Au lendemain de l’évacuation violente des réfugiés de la Halle Pajol par les Compagnies Républicaines de Sécurité, je me suis rendu, mardi 9 juin à 18h00, à l’appel à un rassemblement d’amitié avec celles et ceux que l’état français refuse de considérer comme étant d’ici alors que ceux-ci sont arrivés en France au péril de leur vie (ce qui n’est le cas d’aucun de ceux qui aujourd’hui les persécutent).
D’emblée, j’ai rapidement perçu que le rassemblement de la rue Pajol n’était pas ridicule. La foule, pas non plus immense, était toutefois compacte, déterminée et en colère après ce qui s’était passé la veille et les fameux « riverains » (mis en avant par le gouvernement et la mairie parisienne socialistes pour dénigrer les réfugiés) qui étaient à leurs balcons regardaient le rassemblement d’un bon œil, certains le filmant, même, avec leur téléphone portable.
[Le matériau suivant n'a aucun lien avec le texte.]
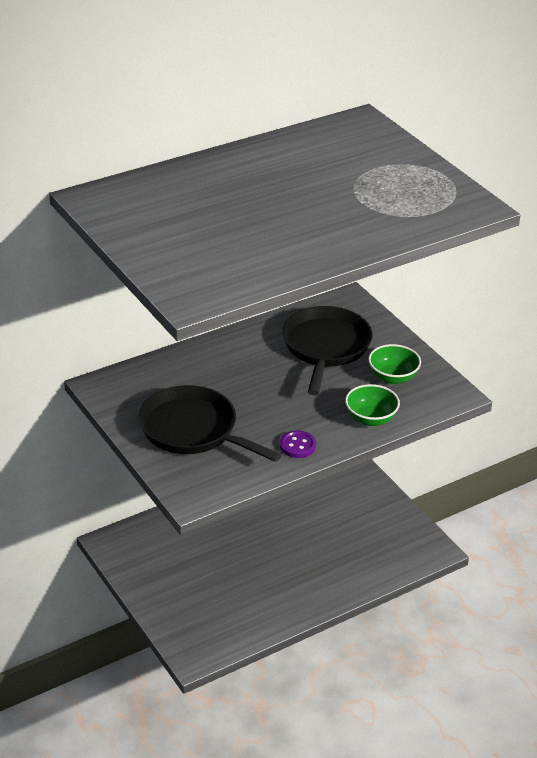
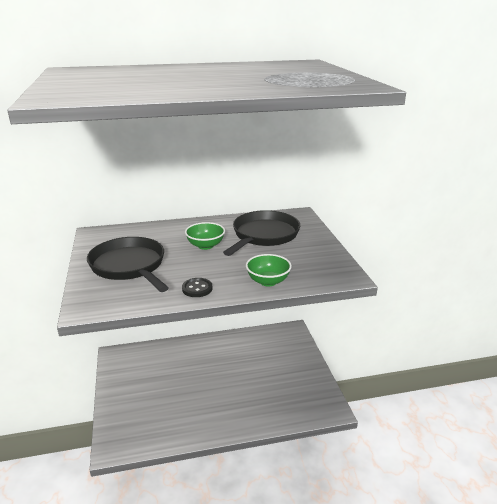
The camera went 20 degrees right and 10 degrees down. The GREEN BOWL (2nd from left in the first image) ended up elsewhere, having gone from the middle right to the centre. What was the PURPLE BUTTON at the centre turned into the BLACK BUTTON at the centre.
Ce qui s’est passé mardi soir peut être résumé en deux temps. D’abord, un rassemblement que la gauche liée à la majorité municipale a vainement tenté d’encadrer avec des prises de paroles au terme desquelles elle pensait faire rentrer les militants et militantes chez eux. Cet aspect du rassemblement a duré moins d’une heure et, franchement, si le rassemblement s’était limité à cela, ç’aurait été pathétique. En fait, après les prises de paroles, il a été demandé aux participants de se disperser mais en l’espace de quelques minutes, des militantes et militants du NPA, d’Ensemble et d’autres, nombreux, sans-parti se sont spontanément organisés en manifestation se dirigeant vers le boulevard de la Chapelle, au milieu des voitures et, une fois encore, sous le regard approbateur des riverains d’un 18ème arrondissement qui est à rebours de la France rance et raciste que nous décrit à longueurs de colonnes et de journaux radio-télévisés le médiatico-parlementarisme.
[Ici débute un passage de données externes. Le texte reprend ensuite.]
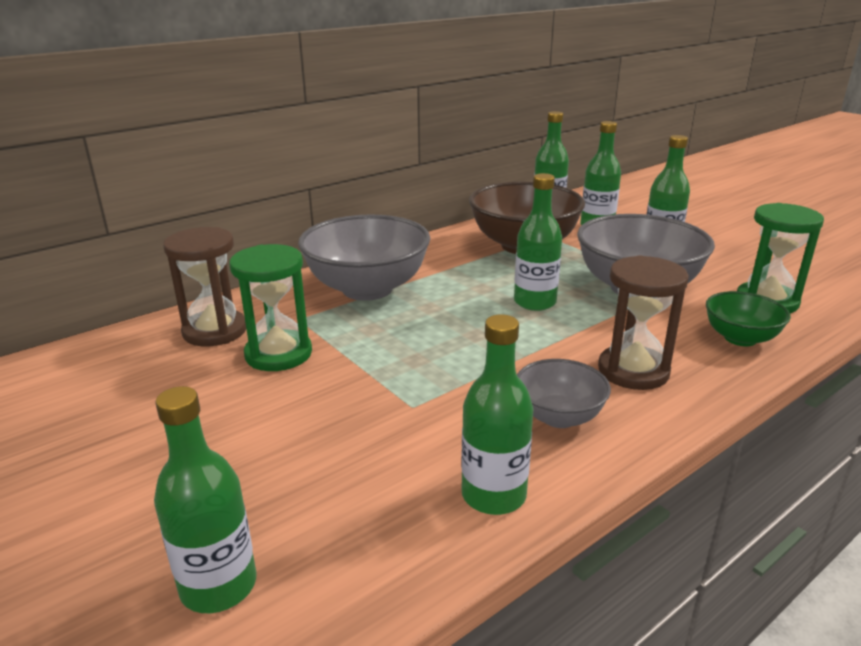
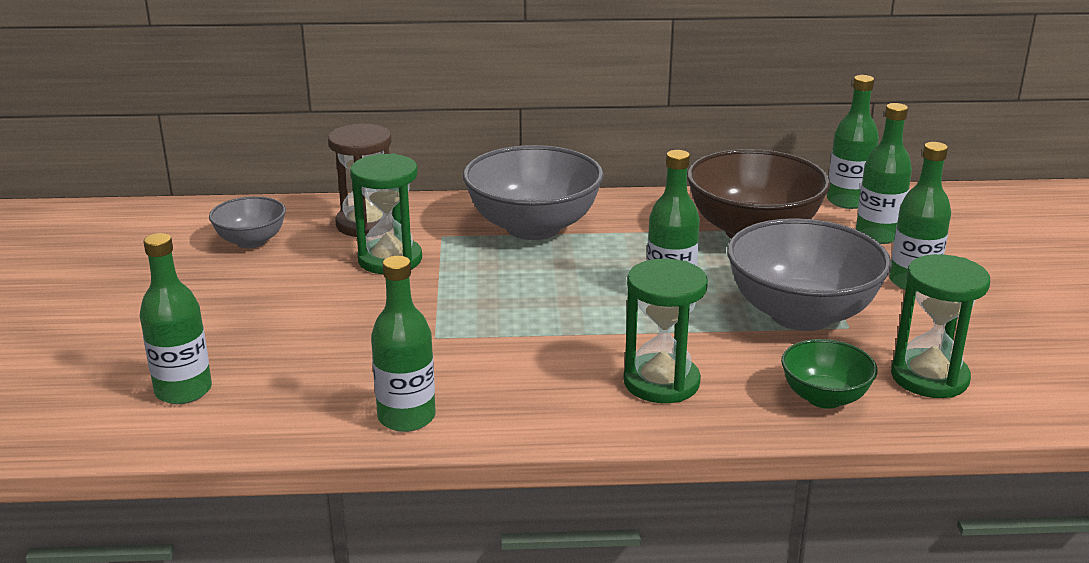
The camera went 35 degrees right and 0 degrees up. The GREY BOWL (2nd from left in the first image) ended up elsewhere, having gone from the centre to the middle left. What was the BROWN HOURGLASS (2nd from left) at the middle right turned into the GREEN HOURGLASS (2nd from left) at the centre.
Cette manifestation était au sens propre extraordinaire puisque même si, ce sont les chiffres du Monde, elle ne comptait que 500 manifestants, ceux-ci étaient déterminés et cela changeait des kermesses moroses (para)syndicales qui ont déjà intégré la défaite. Beaucoup de colère (et de révolte, donc), des slogans criés à pleins poumons («Qu’elles soient de droite ou socialistes, abrogation de toutes les lois racistes ! », « Nous détruirons les centres de rétention, pierre par pierre et mur par mur ! ») et des voitures sur le boulevard perdues au milieu des manifestants.
Parmi les manifestants, beaucoup de jeunes gens, dont certains du PCF visiblement, mais peu d’officiels de la gauche (à la notable exception d’Eric Coquerel du PG, venu toutefois sans son écharpe républicaine, puis de quelques élu.e.s EELV) et, encore une fois, une révolte brute et non calculée qui desserre l’étau réactionnaire et morne dans lequel nous avons parfois l’impression d’être pris. Si l’on compare cette manif à celle de jeudi 10 contre la réforme du collège, on peut en mesurer l’énergie et la spontanéité prometteuses.
Il y avait donc, ce soir-là, une ambiance qui rappelait celle de Saint-Bernard il y a presque 20 ans et, d’ailleurs, un cordon de CRS bouclait les accès à ce lieu symbolique, histoire pour l’Etat PS, quand même, d’éviter d’avoir affaire à des images pour lui dramatiques, à savoir la superposition de deux violences étatico-policières contre des gens pauvres qui ne demandent qu’un logement et de quoi vivre décemment.
J’ai donc quitté la manifestation bien plus optimiste que je n’y étais arrivé. Le 18ème (mais je suis peut-être naïf) est un lieu de résistance par sa réalité multinationale et multiculturelle absolument moderne avec lequel le pouvoir et la mairie PS auront du fil à retordre.
Billet de blog 12 juin 2015
Compte-rendu du rassemblement puis de la manif rue Pajol, Mardi 9 juin 2015 au soir.